Костя засопел и сказал нашему мотористу;
– Саша, я возьму твой длинный тулуп. Ладно? На этом собрание окончилось.
Уже через полчаса Костя подогнал вплотную к Левиной машине десятитонный бензовоз – буфер к буферу, – и Лёва собственной рукой намертво затянул болты на хомутах.
После этого Лёве и Косте отдали каждый что мог: шофёры – остатки горючего из своих машин, повариха Леля Каретникова – полведра печеной картошки, медсестра Катя – флягу со спиртом. Директор Егор Фомич вручил Леве документы на получение грузов. Рявкнули моторы, зазвякали, зашлёпали с пробуксовкой цепи на колесах, и Левина комбинация из ЗИЛа и бензовоза исчезла в снежном вихре, а пробитую колею тут же и замело у нас на глазах.
Эта чёртова пурга крутила и крутила, казалось, конца ей не будет, всю душу выкрутила. Поганые мысли лезли нам в голову, все валилось из рук. И как-то неловко было смотреть друг на друга: почему пошли на риск именно Костя и Лёва?…
– Прошли уже сутки, – сказал Серёга Красавин. – Надо что-то предпринимать.
И он отправился в мастерскую к Сашке Губанову – ковать хомуты.
На этот раз все шофёры вызвались ехать. Но где взять горючку? Остался только неприкосновенный запас, на самый крайний случай.
– Это и есть самый крайний случай, – сказал Егор Фомич. – Поезжайте!
Но ехать не пришлось.
К вечеру ударил мороз. Пурга прекратилась. Под звездным небом спокойно лежала белая степь.

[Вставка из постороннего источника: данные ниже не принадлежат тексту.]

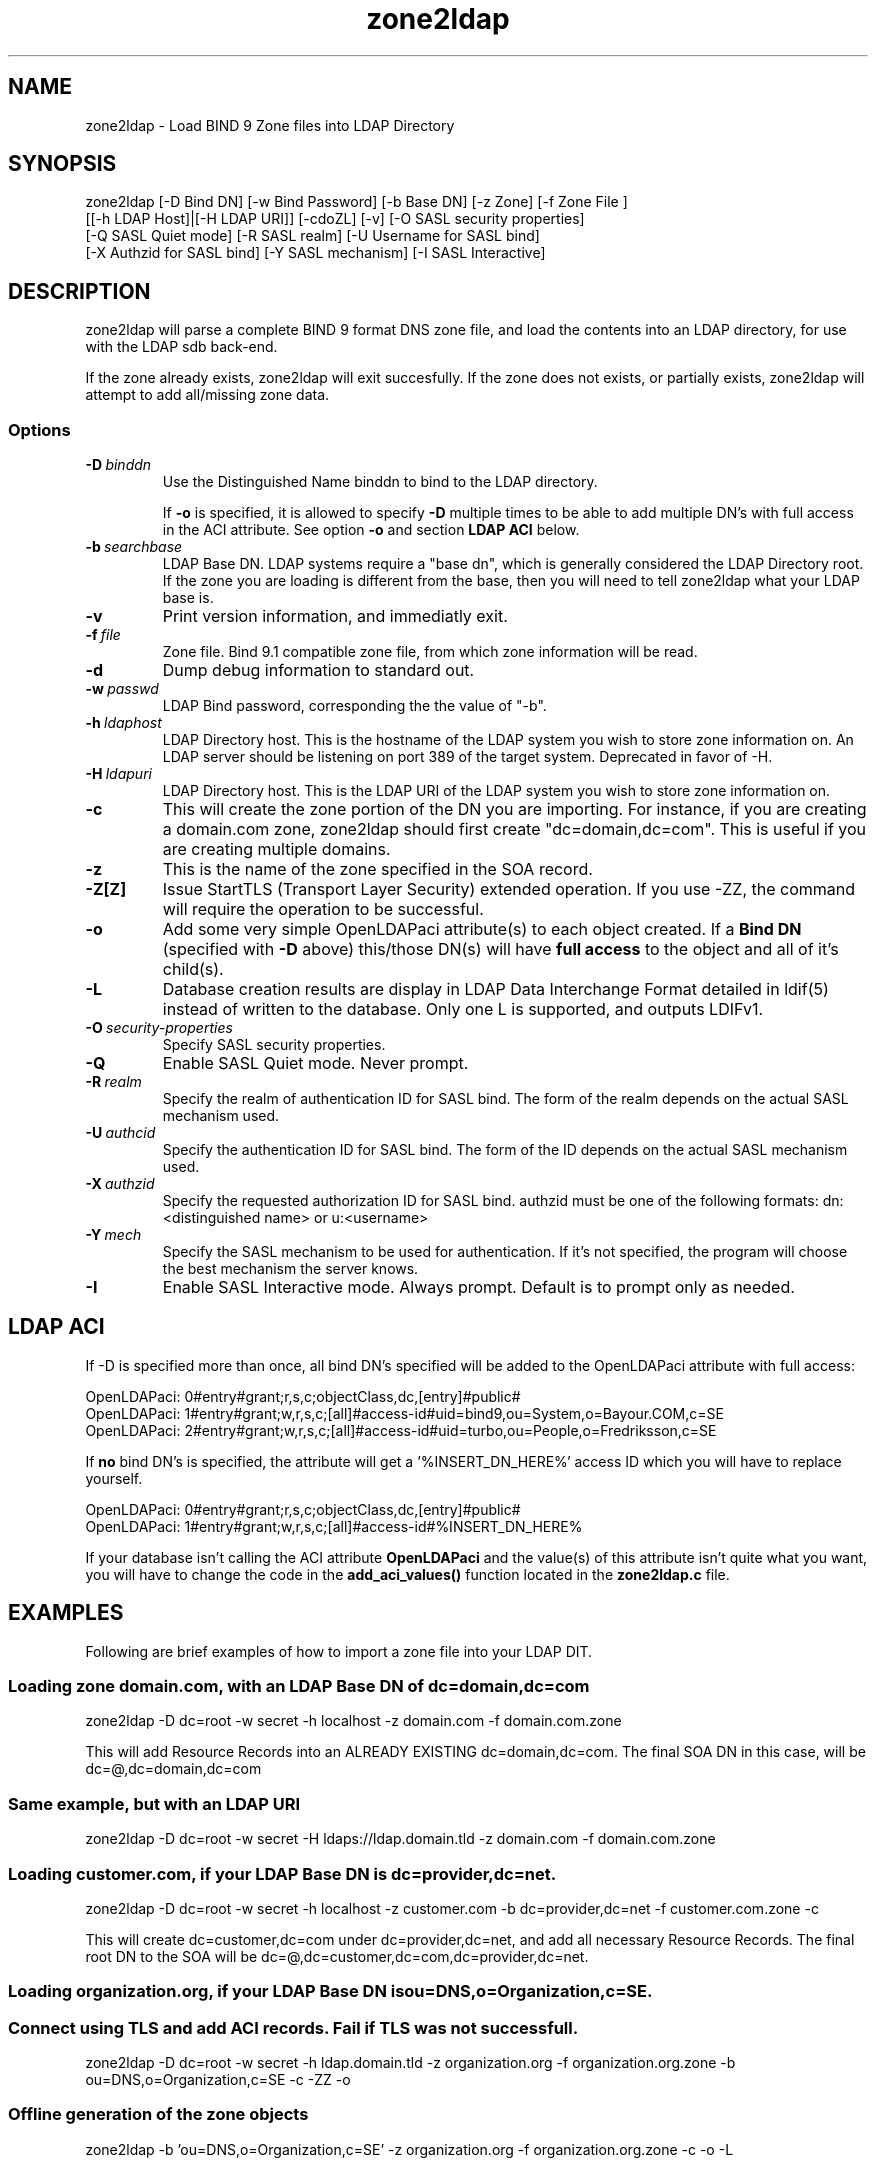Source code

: .TH zone2ldap 1 "8 March 2001"
.SH NAME
zone2ldap - Load BIND 9 Zone files into LDAP Directory
.SH SYNOPSIS
zone2ldap [-D Bind DN] [-w Bind Password] [-b Base DN] [-z Zone] [-f Zone File ]
          [[-h LDAP Host]|[-H LDAP URI]] [-cdoZL] [-v] [-O SASL security properties]
          [-Q SASL Quiet mode] [-R SASL realm] [-U Username for SASL bind]
          [-X Authzid for SASL bind] [-Y SASL mechanism] [-I SASL Interactive]
.SH DESCRIPTION
zone2ldap will parse a complete BIND 9 format DNS zone file, and load
the contents into an LDAP directory, for use with the LDAP sdb back-end.

If the zone already exists, zone2ldap will exit succesfully. If the zone does not exists, or 
partially exists, zone2ldap will attempt to add all/missing zone data.

.SS Options
.TP
.BI \-D \ binddn
Use the Distinguished Name binddn to bind to the LDAP directory.

If
.B \-o
is specified, it is allowed to specify
.B \-D
multiple times to be able to add multiple DN's with full access in the ACI attribute. See
option
.B \-o
and section
.B LDAP ACI
below.
.TP
.BI \-b \ searchbase
LDAP Base DN. LDAP systems require a "base dn", which is generally considered the LDAP Directory root.
If the zone you are loading is different from the base, then you will need to tell zone2ldap what your LDAP
base is. 
.TP
.BI \-v 
Print version information, and immediatly exit.
.TP
.BI \-f \ file
Zone file.  Bind 9.1 compatible zone file, from which zone information will be read.
.TP
.BI \-d 
Dump debug information to standard out. 
.TP 
.BI \-w \ passwd
LDAP Bind password, corresponding the the value of "-b".
.TP
.BI \-h \ ldaphost
LDAP Directory host. This is the hostname of the LDAP system you wish to store zone information on.
An LDAP server should be listening on port 389 of the target system. Deprecated in favor of -H.
.TP
.BI \-H \ ldapuri
LDAP Directory host. This is the LDAP URI of the LDAP system you wish to store zone information on.
.TP
.BI \-c 
This will create the zone portion of the DN you are importing. For instance, if you are creating a domain.com zone,
zone2ldap should first create "dc=domain,dc=com".  This is useful if you are creating multiple domains.
.TP
.BI \-z 
This is the name of the zone specified in the SOA record.
.TP
.BI \-Z[Z]
Issue StartTLS (Transport Layer Security) extended operation.  If  you  use  -ZZ,  the  command  will
require the operation to be successful.
.TP
.BI \-o
Add some very simple OpenLDAPaci attribute(s) to each object created. If a 
.B Bind DN 
(specified with
.B \-D
above) this/those DN(s) will have 
.B full access 
to the object and all of it's child(s).
.TP
.BI \-L
Database creation results are display in LDAP Data Interchange Format detailed in ldif(5) instead
of written to the database. Only one L is supported, and outputs LDIFv1.
.TP
.BI \-O \ security-properties
Specify SASL security properties.
.TP
.BI \-Q
Enable SASL Quiet mode. Never prompt.
.TP
.BI \-R \ realm
Specify the realm of authentication ID for SASL bind. The form of the realm depends on the actual
SASL mechanism used.
.TP
.BI \-U \ authcid
Specify the authentication ID for SASL bind. The form of the ID depends on the actual SASL mechanism
used.
.TP
.BI \-X \ authzid
Specify the requested authorization ID for SASL bind. authzid must be one of the following formats:
dn:<distinguished name> or u:<username>
.TP
.BI \-Y \ mech
Specify  the  SASL  mechanism  to be used for authentication. If it's not specified, the program will
choose the best mechanism the server knows.
.TP
.BI \-I
Enable SASL Interactive mode.  Always prompt.  Default is to prompt only as needed.
.SH LDAP ACI
If -D is specified more than once, all bind DN's specified will be added to the OpenLDAPaci attribute
with full access:
.LP
.nf
  OpenLDAPaci: 0#entry#grant;r,s,c;objectClass,dc,[entry]#public#
  OpenLDAPaci: 1#entry#grant;w,r,s,c;[all]#access-id#uid=bind9,ou=System,o=Bayour.COM,c=SE
  OpenLDAPaci: 2#entry#grant;w,r,s,c;[all]#access-id#uid=turbo,ou=People,o=Fredriksson,c=SE
.fi
.LP
If
.B no
bind DN's is specified, the attribute will get a '%INSERT_DN_HERE%' access ID which
you will have to replace yourself.
.LP
.nf
  OpenLDAPaci: 0#entry#grant;r,s,c;objectClass,dc,[entry]#public#
  OpenLDAPaci: 1#entry#grant;w,r,s,c;[all]#access-id#%INSERT_DN_HERE%
.fi
.LP
If your database isn't calling the ACI attribute
.B OpenLDAPaci
and the value(s) of this attribute isn't quite what you want, you will have 
to change the code in the
.B add_aci_values()
function located in the
.B zone2ldap.c
file.
.SH EXAMPLES
Following are brief examples of how to import a zone file into your LDAP DIT.
.SS Loading zone domain.com, with an LDAP Base DN of dc=domain,dc=com
zone2ldap -D dc=root -w secret -h localhost -z domain.com -f domain.com.zone 

This will add Resource Records into an ALREADY EXISTING dc=domain,dc=com. The final SOA DN in this case, will be 
dc=@,dc=domain,dc=com

.SS Same example, but with an LDAP URI
zone2ldap -D dc=root -w secret -H ldaps://ldap.domain.tld -z domain.com -f domain.com.zone

.SS Loading customer.com, if your LDAP Base DN is dc=provider,dc=net.
zone2ldap -D dc=root -w secret -h localhost -z customer.com -b dc=provider,dc=net -f customer.com.zone -c

This will create dc=customer,dc=com under dc=provider,dc=net, and add all necessary Resource Records. The final
root DN to the SOA will be dc=@,dc=customer,dc=com,dc=provider,dc=net.

.SS Loading organization.org, if your LDAP Base DN is ou=DNS,o=Organization,c=SE.
.SS Connect using TLS and add ACI records. Fail if TLS was not successfull.
zone2ldap -D dc=root -w secret -h ldap.domain.tld -z organization.org -f organization.org.zone \
  -b ou=DNS,o=Organization,c=SE -c -ZZ -o

.SS Offline generation of the zone objects
zone2ldap -b 'ou=DNS,o=Organization,c=SE' -z organization.org -f organization.org.zone -c -o -L

.SH "SEE ALSO"
named(8), ldap(3), ldif(5), http://www.venaas.no/ldap/bind-sdb/
.SH "BUGS"
Send all bug reports to Jeff McNeil <jeff@snapcase.g-rock.net>
.SH AUTHORS
Jeff McNeil <jeff@snapcase.g-rock.net>, Turbo Fredriksson <turbo@bayour.com>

И вот издалека донесся тихий, но отчетливый рокот, а потом на темном горизонте полыхнуло зарево. Снег заискрился, засверкал в ослепительном свете фар Левы Королевича.
– Как в сказке! – шёпотом сказала Катя.
Она, как и все мы, стояла у крайнего барака, за которым начиналось снежное безлюдье, и в глазах у нее отражался свет идущих автомашин.
Тридцать часов Лёва и Костя пробивались к станции и обратно до совхоза. Двести километров – тридцать часов.
– Как же ты не отморозил свои длинные противные уши? – нежно спросила Катя.
И Лёва, который никогда за словом в карман не лезет, не нашелся, что ответить. Он только пробормотал что-то вроде "извиняюсь", поспешно опустил воротник тулупа и поправил фуражку, чтобы она сидела пофасо-нистей. А потом искоса посмотрел на Костю.